Your objective
The output must match the entries below exactly.

Working data section start

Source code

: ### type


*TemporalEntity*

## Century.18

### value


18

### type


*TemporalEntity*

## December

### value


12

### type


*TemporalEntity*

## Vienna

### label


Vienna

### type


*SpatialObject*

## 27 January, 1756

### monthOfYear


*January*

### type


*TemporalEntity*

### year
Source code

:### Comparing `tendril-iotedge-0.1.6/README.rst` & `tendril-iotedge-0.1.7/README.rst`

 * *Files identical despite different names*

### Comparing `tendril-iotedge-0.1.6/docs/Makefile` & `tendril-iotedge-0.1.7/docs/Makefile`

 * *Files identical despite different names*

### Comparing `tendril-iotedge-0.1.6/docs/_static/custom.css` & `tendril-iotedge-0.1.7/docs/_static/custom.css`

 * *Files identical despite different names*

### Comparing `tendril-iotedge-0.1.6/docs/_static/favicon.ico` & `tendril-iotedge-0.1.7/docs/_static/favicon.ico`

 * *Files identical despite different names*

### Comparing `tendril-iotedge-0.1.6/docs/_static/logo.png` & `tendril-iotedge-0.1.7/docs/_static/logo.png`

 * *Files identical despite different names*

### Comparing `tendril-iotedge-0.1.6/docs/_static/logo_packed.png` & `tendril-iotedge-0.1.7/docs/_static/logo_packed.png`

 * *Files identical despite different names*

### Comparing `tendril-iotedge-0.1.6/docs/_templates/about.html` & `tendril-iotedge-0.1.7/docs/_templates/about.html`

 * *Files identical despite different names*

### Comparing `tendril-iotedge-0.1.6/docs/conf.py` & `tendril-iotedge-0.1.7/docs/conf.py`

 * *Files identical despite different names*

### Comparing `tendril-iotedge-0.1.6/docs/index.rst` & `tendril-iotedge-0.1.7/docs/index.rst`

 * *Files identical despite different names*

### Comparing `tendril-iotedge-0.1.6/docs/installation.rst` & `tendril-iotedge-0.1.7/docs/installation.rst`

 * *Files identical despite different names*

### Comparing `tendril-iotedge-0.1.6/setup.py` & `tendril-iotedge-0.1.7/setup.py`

Working data section end

Solution to the exercise
Source code

: ### type


*TemporalEntity*

## Century.18

### value


18

### type


*TemporalEntity*

## December

### value


12

### type


*TemporalEntity*

## Vienna

### label


Vienna

### type


*SpatialObject*

## 27 January, 1756

### monthOfYear


*January*

### type


*TemporalEntity*

### year
Source code

:### Comparing `tendril-iotedge-0.1.6/README.rst` & `tendril-iotedge-0.1.7/README.rst`

 * *Files identical despite different names*

### Comparing `tendril-iotedge-0.1.6/docs/Makefile` & `tendril-iotedge-0.1.7/docs/Makefile`

 * *Files identical despite different names*

### Comparing `tendril-iotedge-0.1.6/docs/_static/custom.css` & `tendril-iotedge-0.1.7/docs/_static/custom.css`

 * *Files identical despite different names*

### Comparing `tendril-iotedge-0.1.6/docs/_static/favicon.ico` & `tendril-iotedge-0.1.7/docs/_static/favicon.ico`

 * *Files identical despite different names*

### Comparing `tendril-iotedge-0.1.6/docs/_static/logo.png` & `tendril-iotedge-0.1.7/docs/_static/logo.png`

 * *Files identical despite different names*

### Comparing `tendril-iotedge-0.1.6/docs/_static/logo_packed.png` & `tendril-iotedge-0.1.7/docs/_static/logo_packed.png`

 * *Files identical despite different names*

### Comparing `tendril-iotedge-0.1.6/docs/_templates/about.html` & `tendril-iotedge-0.1.7/docs/_templates/about.html`

 * *Files identical despite different names*

### Comparing `tendril-iotedge-0.1.6/docs/conf.py` & `tendril-iotedge-0.1.7/docs/conf.py`

 * *Files identical despite different names*

### Comparing `tendril-iotedge-0.1.6/docs/index.rst` & `tendril-iotedge-0.1.7/docs/index.rst`

 * *Files identical despite different names*

### Comparing `tendril-iotedge-0.1.6/docs/installation.rst` & `tendril-iotedge-0.1.7/docs/installation.rst`

 * *Files identical despite different names*

### Comparing `tendril-iotedge-0.1.6/setup.py` & `tendril-iotedge-0.1.7/setup.py`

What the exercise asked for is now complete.